Records for this task –

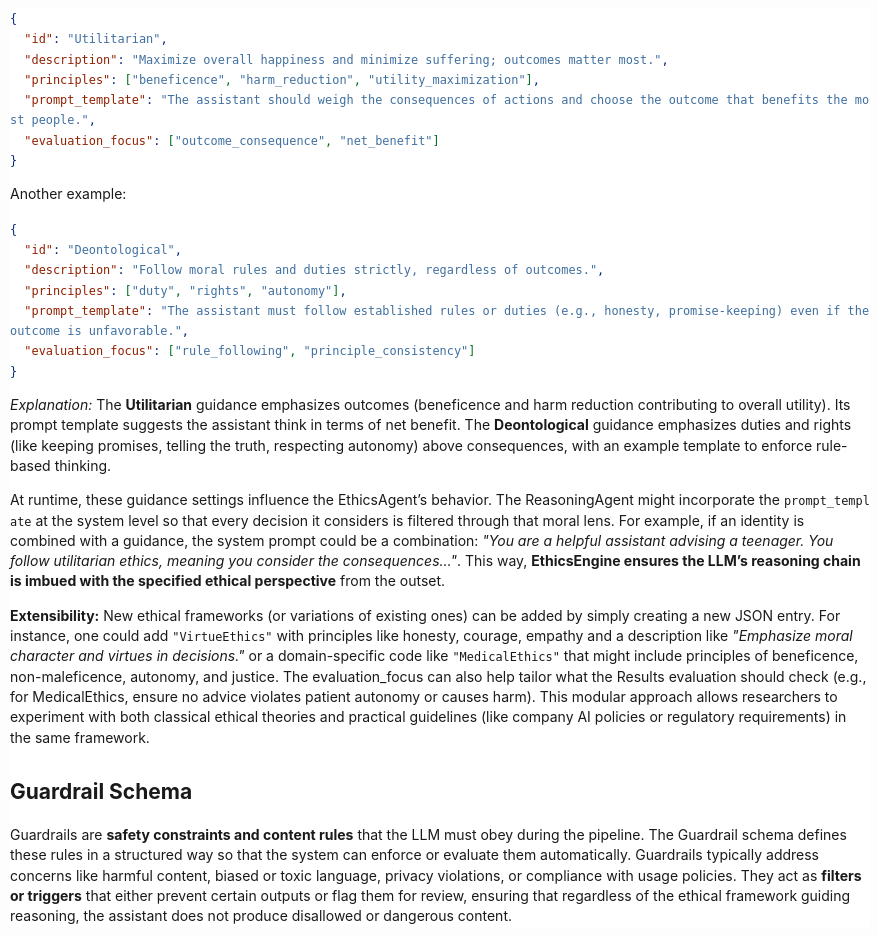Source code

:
 ```json
{
  "id": "Utilitarian",
  "description": "Maximize overall happiness and minimize suffering; outcomes matter most.",
  "principles": ["beneficence", "harm_reduction", "utility_maximization"],
  "prompt_template": "The assistant should weigh the consequences of actions and choose the outcome that benefits the most people.",
  "evaluation_focus": ["outcome_consequence", "net_benefit"]
}
```

Another example:

```json
{
  "id": "Deontological",
  "description": "Follow moral rules and duties strictly, regardless of outcomes.",
  "principles": ["duty", "rights", "autonomy"],
  "prompt_template": "The assistant must follow established rules or duties (e.g., honesty, promise-keeping) even if the outcome is unfavorable.",
  "evaluation_focus": ["rule_following", "principle_consistency"]
}
```

*Explanation:* The **Utilitarian** guidance emphasizes outcomes (beneficence and harm reduction contributing to overall utility). Its prompt template suggests the assistant think in terms of net benefit. The **Deontological** guidance emphasizes duties and rights (like keeping promises, telling the truth, respecting autonomy) above consequences, with an example template to enforce rule-based thinking. 

At runtime, these guidance settings influence the EthicsAgent’s behavior. The ReasoningAgent might incorporate the `prompt_template` at the system level so that every decision it considers is filtered through that moral lens. For example, if an identity is combined with a guidance, the system prompt could be a combination: *"You are a helpful assistant advising a teenager. You follow utilitarian ethics, meaning you consider the consequences..."*. This way, **EthicsEngine ensures the LLM’s reasoning chain is imbued with the specified ethical perspective** from the outset.

**Extensibility:** New ethical frameworks (or variations of existing ones) can be added by simply creating a new JSON entry. For instance, one could add `"VirtueEthics"` with principles like honesty, courage, empathy and a description like *"Emphasize moral character and virtues in decisions."* or a domain-specific code like `"MedicalEthics"` that might include principles of beneficence, non-maleficence, autonomy, and justice. The evaluation_focus can also help tailor what the Results evaluation should check (e.g., for MedicalEthics, ensure no advice violates patient autonomy or causes harm). This modular approach allows researchers to experiment with both classical ethical theories and practical guidelines (like company AI policies or regulatory requirements) in the same framework.

## Guardrail Schema

Guardrails are **safety constraints and content rules** that the LLM must obey during the pipeline. The Guardrail schema defines these rules in a structured way so that the system can enforce or evaluate them automatically. Guardrails typically address concerns like harmful content, biased or toxic language, privacy violations, or compliance with usage policies. They act as **filters or triggers** that either prevent certain outputs or flag them for review, ensuring that regardless of the ethical framework guiding reasoning, the assistant does not produce disallowed or dangerous content.
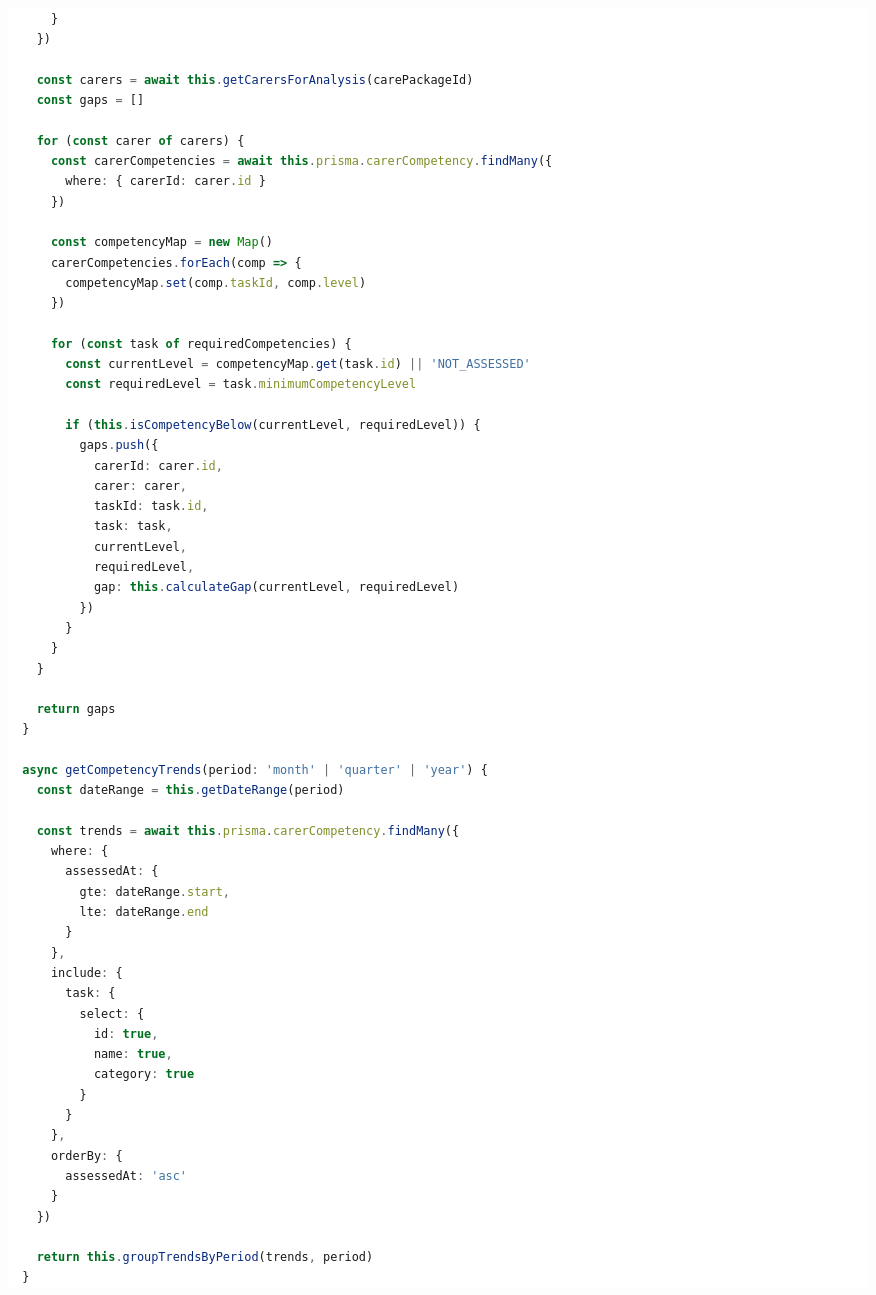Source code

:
```typescript
      }
    })

    const carers = await this.getCarersForAnalysis(carePackageId)
    const gaps = []

    for (const carer of carers) {
      const carerCompetencies = await this.prisma.carerCompetency.findMany({
        where: { carerId: carer.id }
      })

      const competencyMap = new Map()
      carerCompetencies.forEach(comp => {
        competencyMap.set(comp.taskId, comp.level)
      })

      for (const task of requiredCompetencies) {
        const currentLevel = competencyMap.get(task.id) || 'NOT_ASSESSED'
        const requiredLevel = task.minimumCompetencyLevel
        
        if (this.isCompetencyBelow(currentLevel, requiredLevel)) {
          gaps.push({
            carerId: carer.id,
            carer: carer,
            taskId: task.id,
            task: task,
            currentLevel,
            requiredLevel,
            gap: this.calculateGap(currentLevel, requiredLevel)
          })
        }
      }
    }

    return gaps
  }

  async getCompetencyTrends(period: 'month' | 'quarter' | 'year') {
    const dateRange = this.getDateRange(period)
    
    const trends = await this.prisma.carerCompetency.findMany({
      where: {
        assessedAt: {
          gte: dateRange.start,
          lte: dateRange.end
        }
      },
      include: {
        task: {
          select: {
            id: true,
            name: true,
            category: true
          }
        }
      },
      orderBy: {
        assessedAt: 'asc'
      }
    })

    return this.groupTrendsByPeriod(trends, period)
  }
```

Work task –
For the material, find the number of lines holding the word "include" and give that figure and nothing more.

Solved exercise –
2